[Structured page parsing data]
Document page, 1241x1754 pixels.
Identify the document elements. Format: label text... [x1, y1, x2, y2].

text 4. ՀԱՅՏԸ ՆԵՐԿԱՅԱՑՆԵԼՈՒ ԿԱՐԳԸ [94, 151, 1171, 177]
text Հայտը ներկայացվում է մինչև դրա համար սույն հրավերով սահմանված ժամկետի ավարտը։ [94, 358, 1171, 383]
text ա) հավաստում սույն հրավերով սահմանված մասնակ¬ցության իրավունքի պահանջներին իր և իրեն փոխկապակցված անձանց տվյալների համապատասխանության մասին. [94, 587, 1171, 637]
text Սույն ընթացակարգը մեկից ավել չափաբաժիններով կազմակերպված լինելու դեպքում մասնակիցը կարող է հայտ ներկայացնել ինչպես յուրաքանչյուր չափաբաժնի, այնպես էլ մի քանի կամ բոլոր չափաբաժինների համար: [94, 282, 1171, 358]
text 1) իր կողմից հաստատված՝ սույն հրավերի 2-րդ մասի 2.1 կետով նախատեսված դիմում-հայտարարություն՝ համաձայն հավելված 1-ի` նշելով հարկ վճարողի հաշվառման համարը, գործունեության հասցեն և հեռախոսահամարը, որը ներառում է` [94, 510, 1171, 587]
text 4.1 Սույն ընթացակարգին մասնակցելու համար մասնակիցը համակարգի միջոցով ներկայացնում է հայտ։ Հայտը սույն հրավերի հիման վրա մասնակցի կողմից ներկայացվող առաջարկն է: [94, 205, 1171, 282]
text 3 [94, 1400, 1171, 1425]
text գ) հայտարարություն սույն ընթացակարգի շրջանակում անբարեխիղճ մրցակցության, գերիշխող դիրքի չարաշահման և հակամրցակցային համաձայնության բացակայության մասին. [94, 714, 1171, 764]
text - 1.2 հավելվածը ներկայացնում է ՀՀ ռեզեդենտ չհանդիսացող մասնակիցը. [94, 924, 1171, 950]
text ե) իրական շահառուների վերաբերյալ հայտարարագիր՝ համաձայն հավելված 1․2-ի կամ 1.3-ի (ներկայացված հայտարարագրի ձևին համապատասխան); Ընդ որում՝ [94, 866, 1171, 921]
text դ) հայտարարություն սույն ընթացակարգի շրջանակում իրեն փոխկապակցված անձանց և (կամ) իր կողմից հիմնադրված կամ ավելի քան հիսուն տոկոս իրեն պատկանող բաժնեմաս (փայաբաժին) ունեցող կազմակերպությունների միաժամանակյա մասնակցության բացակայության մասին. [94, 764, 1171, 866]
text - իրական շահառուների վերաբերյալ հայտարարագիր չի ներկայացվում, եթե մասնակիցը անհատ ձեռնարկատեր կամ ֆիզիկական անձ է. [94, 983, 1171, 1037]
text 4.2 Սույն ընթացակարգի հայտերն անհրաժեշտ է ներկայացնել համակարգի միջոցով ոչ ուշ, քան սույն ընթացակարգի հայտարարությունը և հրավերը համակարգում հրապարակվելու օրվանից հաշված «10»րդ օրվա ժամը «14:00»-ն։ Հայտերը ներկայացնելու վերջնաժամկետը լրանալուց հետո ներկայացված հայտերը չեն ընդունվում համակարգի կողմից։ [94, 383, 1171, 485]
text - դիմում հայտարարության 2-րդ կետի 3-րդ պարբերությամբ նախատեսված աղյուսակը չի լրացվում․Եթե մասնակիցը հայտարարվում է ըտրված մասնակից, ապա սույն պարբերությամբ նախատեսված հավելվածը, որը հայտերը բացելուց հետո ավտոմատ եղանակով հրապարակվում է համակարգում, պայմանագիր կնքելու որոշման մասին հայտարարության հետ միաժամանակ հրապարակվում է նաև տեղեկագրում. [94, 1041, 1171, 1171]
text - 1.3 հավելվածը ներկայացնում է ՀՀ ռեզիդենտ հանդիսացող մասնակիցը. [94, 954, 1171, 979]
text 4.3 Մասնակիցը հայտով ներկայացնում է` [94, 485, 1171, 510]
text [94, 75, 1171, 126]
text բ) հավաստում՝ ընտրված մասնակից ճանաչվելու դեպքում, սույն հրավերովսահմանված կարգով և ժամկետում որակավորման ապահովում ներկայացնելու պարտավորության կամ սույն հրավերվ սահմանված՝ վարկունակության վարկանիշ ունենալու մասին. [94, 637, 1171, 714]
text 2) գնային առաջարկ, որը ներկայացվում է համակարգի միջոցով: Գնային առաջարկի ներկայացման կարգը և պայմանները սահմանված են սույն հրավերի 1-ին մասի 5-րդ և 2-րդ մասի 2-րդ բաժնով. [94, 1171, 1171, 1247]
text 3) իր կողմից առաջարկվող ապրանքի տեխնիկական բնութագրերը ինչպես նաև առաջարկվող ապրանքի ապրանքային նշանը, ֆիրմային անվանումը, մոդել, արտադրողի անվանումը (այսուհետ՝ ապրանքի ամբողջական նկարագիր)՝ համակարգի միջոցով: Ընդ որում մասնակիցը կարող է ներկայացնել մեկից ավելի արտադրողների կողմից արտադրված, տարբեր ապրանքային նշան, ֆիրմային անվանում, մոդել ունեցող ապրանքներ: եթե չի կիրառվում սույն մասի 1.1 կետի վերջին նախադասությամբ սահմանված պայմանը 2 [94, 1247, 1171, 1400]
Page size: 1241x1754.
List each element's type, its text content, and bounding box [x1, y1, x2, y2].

● REQUIRED WORK
What you return must match the data line for line.

● THE COMPLETED TASK
Document page, 1241x1754 pixels.
Identify the document elements. Format: label text... [x1, y1, x2, y2].

text 4. ՀԱՅՏԸ ՆԵՐԿԱՅԱՑՆԵԼՈՒ ԿԱՐԳԸ [94, 151, 1171, 177]
text Հայտը ներկայացվում է մինչև դրա համար սույն հրավերով սահմանված ժամկետի ավարտը։ [94, 358, 1171, 383]
text ա) հավաստում սույն հրավերով սահմանված մասնակ¬ցության իրավունքի պահանջներին իր և իրեն փոխկապակցված անձանց տվյալների համապատասխանության մասին. [94, 587, 1171, 637]
text Սույն ընթացակարգը մեկից ավել չափաբաժիններով կազմակերպված լինելու դեպքում մասնակիցը կարող է հայտ ներկայացնել ինչպես յուրաքանչյուր չափաբաժնի, այնպես էլ մի քանի կամ բոլոր չափաբաժինների համար: [94, 282, 1171, 358]
text 1) իր կողմից հաստատված՝ սույն հրավերի 2-րդ մասի 2.1 կետով նախատեսված դիմում-հայտարարություն՝ համաձայն հավելված 1-ի` նշելով հարկ վճարողի հաշվառման համարը, գործունեության հասցեն և հեռախոսահամարը, որը ներառում է` [94, 510, 1171, 587]
text 4.1 Սույն ընթացակարգին մասնակցելու համար մասնակիցը համակարգի միջոցով ներկայացնում է հայտ։ Հայտը սույն հրավերի հիման վրա մասնակցի կողմից ներկայացվող առաջարկն է: [94, 205, 1171, 282]
text 3 [94, 1400, 1171, 1425]
text գ) հայտարարություն սույն ընթացակարգի շրջանակում անբարեխիղճ մրցակցության, գերիշխող դիրքի չարաշահման և հակամրցակցային համաձայնության բացակայության մասին. [94, 714, 1171, 764]
text - 1.2 հավելվածը ներկայացնում է ՀՀ ռեզեդենտ չհանդիսացող մասնակիցը. [94, 924, 1171, 950]
text ե) իրական շահառուների վերաբերյալ հայտարարագիր՝ համաձայն հավելված 1․2-ի կամ 1.3-ի (ներկայացված հայտարարագրի ձևին համապատասխան); Ընդ որում՝ [94, 866, 1171, 921]
text դ) հայտարարություն սույն ընթացակարգի շրջանակում իրեն փոխկապակցված անձանց և (կամ) իր կողմից հիմնադրված կամ ավելի քան հիսուն տոկոս իրեն պատկանող բաժնեմաս (փայաբաժին) ունեցող կազմակերպությունների միաժամանակյա մասնակցության բացակայության մասին. [94, 764, 1171, 866]
text - իրական շահառուների վերաբերյալ հայտարարագիր չի ներկայացվում, եթե մասնակիցը անհատ ձեռնարկատեր կամ ֆիզիկական անձ է. [94, 983, 1171, 1037]
text 4.2 Սույն ընթացակարգի հայտերն անհրաժեշտ է ներկայացնել համակարգի միջոցով ոչ ուշ, քան սույն ընթացակարգի հայտարարությունը և հրավերը համակարգում հրապարակվելու օրվանից հաշված «10»րդ օրվա ժամը «14:00»-ն։ Հայտերը ներկայացնելու վերջնաժամկետը լրանալուց հետո ներկայացված հայտերը չեն ընդունվում համակարգի կողմից։ [94, 383, 1171, 485]
text - դիմում հայտարարության 2-րդ կետի 3-րդ պարբերությամբ նախատեսված աղյուսակը չի լրացվում․Եթե մասնակիցը հայտարարվում է ըտրված մասնակից, ապա սույն պարբերությամբ նախատեսված հավելվածը, որը հայտերը բացելուց հետո ավտոմատ եղանակով հրապարակվում է համակարգում, պայմանագիր կնքելու որոշման մասին հայտարարության հետ միաժամանակ հրապարակվում է նաև տեղեկագրում. [94, 1041, 1171, 1171]
text - 1.3 հավելվածը ներկայացնում է ՀՀ ռեզիդենտ հանդիսացող մասնակիցը. [94, 954, 1171, 979]
text 4.3 Մասնակիցը հայտով ներկայացնում է` [94, 485, 1171, 510]
text [94, 75, 1171, 126]
text բ) հավաստում՝ ընտրված մասնակից ճանաչվելու դեպքում, սույն հրավերովսահմանված կարգով և ժամկետում որակավորման ապահովում ներկայացնելու պարտավորության կամ սույն հրավերվ սահմանված՝ վարկունակության վարկանիշ ունենալու մասին. [94, 637, 1171, 714]
text 2) գնային առաջարկ, որը ներկայացվում է համակարգի միջոցով: Գնային առաջարկի ներկայացման կարգը և պայմանները սահմանված են սույն հրավերի 1-ին մասի 5-րդ և 2-րդ մասի 2-րդ բաժնով. [94, 1171, 1171, 1247]
text 3) իր կողմից առաջարկվող ապրանքի տեխնիկական բնութագրերը ինչպես նաև առաջարկվող ապրանքի ապրանքային նշանը, ֆիրմային անվանումը, մոդել, արտադրողի անվանումը (այսուհետ՝ ապրանքի ամբողջական նկարագիր)՝ համակարգի միջոցով: Ընդ որում մասնակիցը կարող է ներկայացնել մեկից ավելի արտադրողների կողմից արտադրված, տարբեր ապրանքային նշան, ֆիրմային անվանում, մոդել ունեցող ապրանքներ: եթե չի կիրառվում սույն մասի 1.1 կետի վերջին նախադասությամբ սահմանված պայմանը 2 [94, 1247, 1171, 1400]
Page size: 1241x1754.
List each element's type, its text content, and bounding box [x1, y1, x2, y2].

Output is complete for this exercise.